Wednesday, June 26, 2013

Ditzy the Clown

I think I'm getting dumber. And this blog is just becoming a list of reasons I shouldn't be allowed to... well... do much of anything.

To recap:

1. I like popsicles.
2. I do not know how to manage my under-garments.  Example 1. Example 2.

And then yesterday happened... elevating the dumberness to a whole new level.


My favorite coworker in the universe (I think you know him) is on a trip that I kind of jinxed the universe into believing he should be on and I shouldn't. Works out well for me and terrible for him. So he calls me from his torture chamber (all-day conference room sessions) for some assistance.
This is not me. I am not this happy. But I do wear
a headset when I talk on the phone. 

I answer the questions asked of me to an audience I can only imagine is staring at the conference room speakerphone like it's actually going to DO something other than project my voice.  WC says, "Well, I think that's all we need now. We'll give you a call if we need anything else." I take off my Time/Life operator headset and go about the rest of my work.

About an hour later I get an email from WC: Can we give you a call again? 

I pick up my headset to get prepared for the phone to ring and realize I never hung up the phone. And, well, neither did they... but I think conference etiquette is that the person NOT trapped in a room of torture should hang up the call, right?

I email him back. Um. So I guess I never hung up the call. Should I just start talking or is that too weird? 

And I listen and wait for the email to get picked up by the email fairies and teleported across the country. And I hear him go: Heh.... Ummm... Melissa? 

Me: "Yeah?... I haven't been listening, I swear. I took my headset off and wandered away..."

And everyone in the room roars with laughter. And I answer the questions, but I feel ridiculous. And I try to sound like I know what is going on, but I don't.

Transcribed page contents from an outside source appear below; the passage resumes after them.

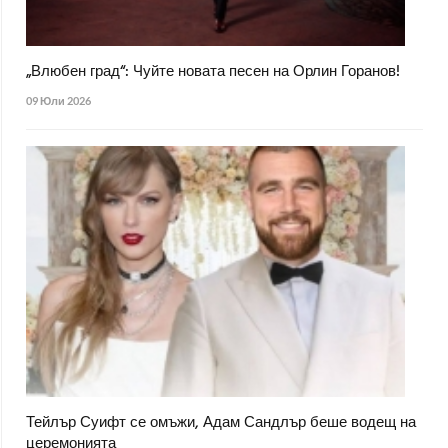
„Влюбен град“: Чуйте новата песен на Орлин Горанов!
09 Юли 2026
Тейлър Суифт се омъжи, Адам Сандлър беше водещ на
церемонията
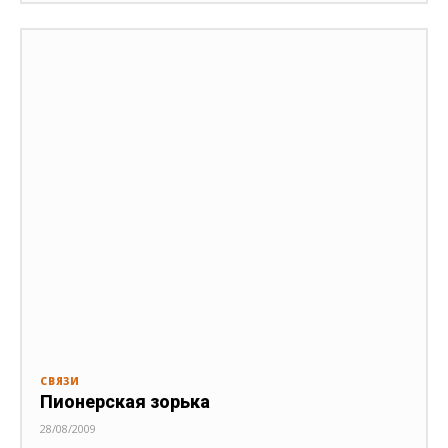
СВЯЗИ
Пионерская зорька
28/08/2009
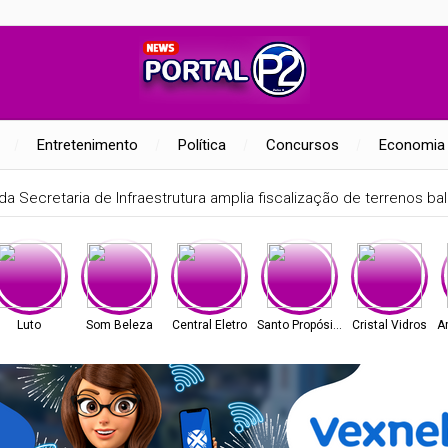
Entretenimento
Política
Concursos
Economia
a Secretaria de Infraestrutura amplia fiscalização de terrenos bald
Luto
Som Beleza
Central Eletro
Santo Propósito
Cristal Vidros
A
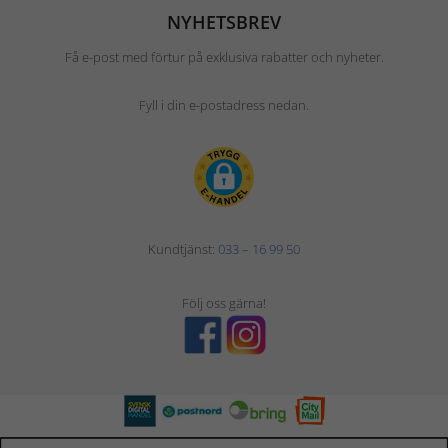
NYHETSBREV
Få e-post med förtur på exklusiva rabatter och nyheter.
Fyll i din e-postadress nedan.
Kundtjänst:
033 – 16 99 50
Följ oss gärna!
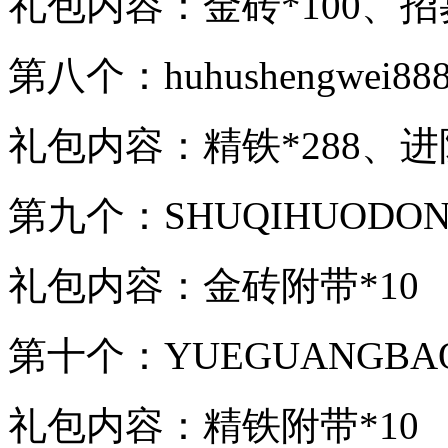
礼包内容：金砖*100、招
第八个：huhushengwei88
礼包内容：精铁*288、进阶
第九个：SHUQIHUODO
礼包内容：金砖附带*10
第十个：YUEGUANGBA
礼包内容：精铁附带*10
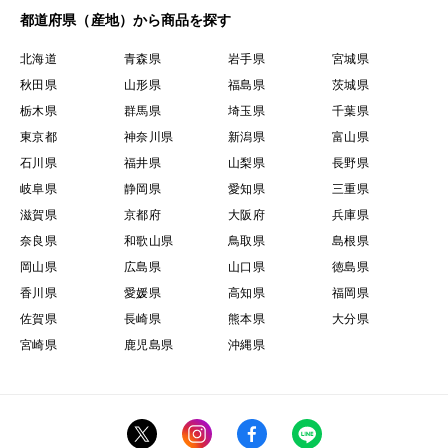
都道府県（産地）から商品を探す
北海道
青森県
岩手県
宮城県
秋田県
山形県
福島県
茨城県
栃木県
群馬県
埼玉県
千葉県
東京都
神奈川県
新潟県
富山県
石川県
福井県
山梨県
長野県
岐阜県
静岡県
愛知県
三重県
滋賀県
京都府
大阪府
兵庫県
奈良県
和歌山県
鳥取県
島根県
岡山県
広島県
山口県
徳島県
香川県
愛媛県
高知県
福岡県
佐賀県
長崎県
熊本県
大分県
宮崎県
鹿児島県
沖縄県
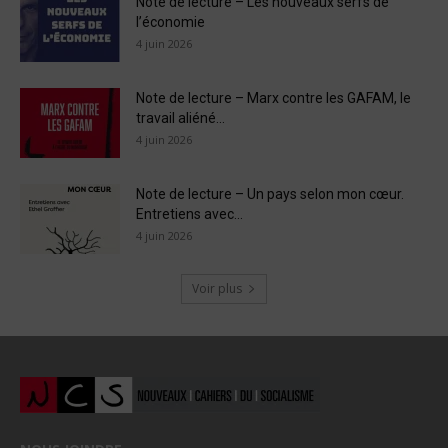
Note de lecture – Les nouveaux serfs de
l’économie
4 juin 2026
Note de lecture – Marx contre les GAFAM, le
travail aliéné...
4 juin 2026
Note de lecture – Un pays selon mon cœur.
Entretiens avec...
4 juin 2026
Voir plus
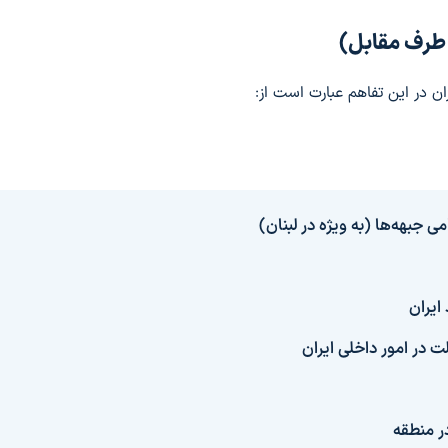
 طرف مقابل)
ن در این تفاهم عبارت است از:
 جبهه‌ها (به ویژه در لبنان)
ایران
ت در امور داخلی ایران
ر منطقه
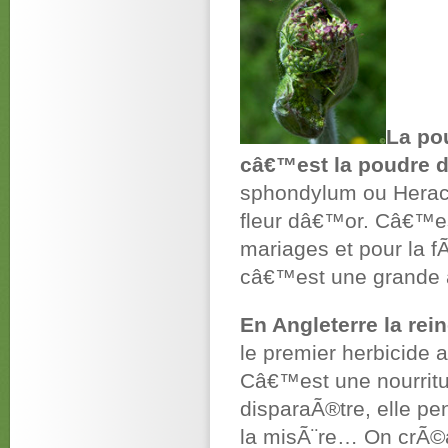
La po
câ€™est la poudre d
sphondylum ou Heracl
fleur dâ€™or. Câ€™est
mariages et pour la fÃ
câ€™est une grande 
En Angleterre la rei
le premier herbicide
Câ€™est une nourritur
disparaÃ®tre, elle pen
la misÃ¨re… On crÃ©a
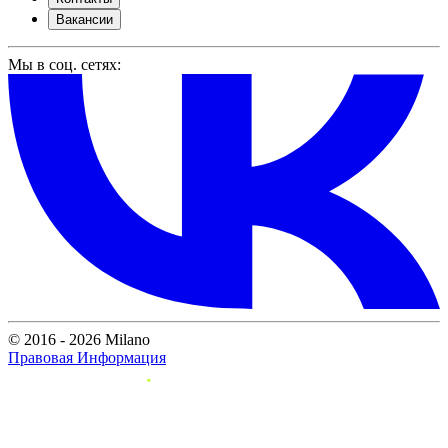
Вакансии
Мы в соц. сетях:
© 2016 - 2026 Milano
Правовая Информация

And I think about just wearing a red nose and giant shoes to the office the next day and realize that I might as well have stepped out of a clown car already. I refuse to wear long pants and socks to the office in the summer because it's 90 degrees outside. But it's 50 degrees inside. At some point during my shivering I devised a perfect plan! I shoved my feet and legs up to my knees into the arms of a sweatshirt I leave at the office and sat comfortably with shirt-pants on my legs the rest of the afternoon. It really felt genius.

Now, if there'd been a sudden need to urgently leave my cubicle and run away, that would have led to tragedy.

And if I'd really thought about how ridiculous it would look should anyone actually have come over to my desk I might have thought twice. But it's possible I've completely given up on all appearances of professionalism. It's possible I have simply lost it.

It's possible I just invented shirt-pants. They're horribly impractical unless you're a desk jockey who never gets up to do anything. They will retail for $29.95 and are sold exclusively at Wal-Mart in the "office supplies" section. (I started at 49.95, but Wal-Mart talked me down.)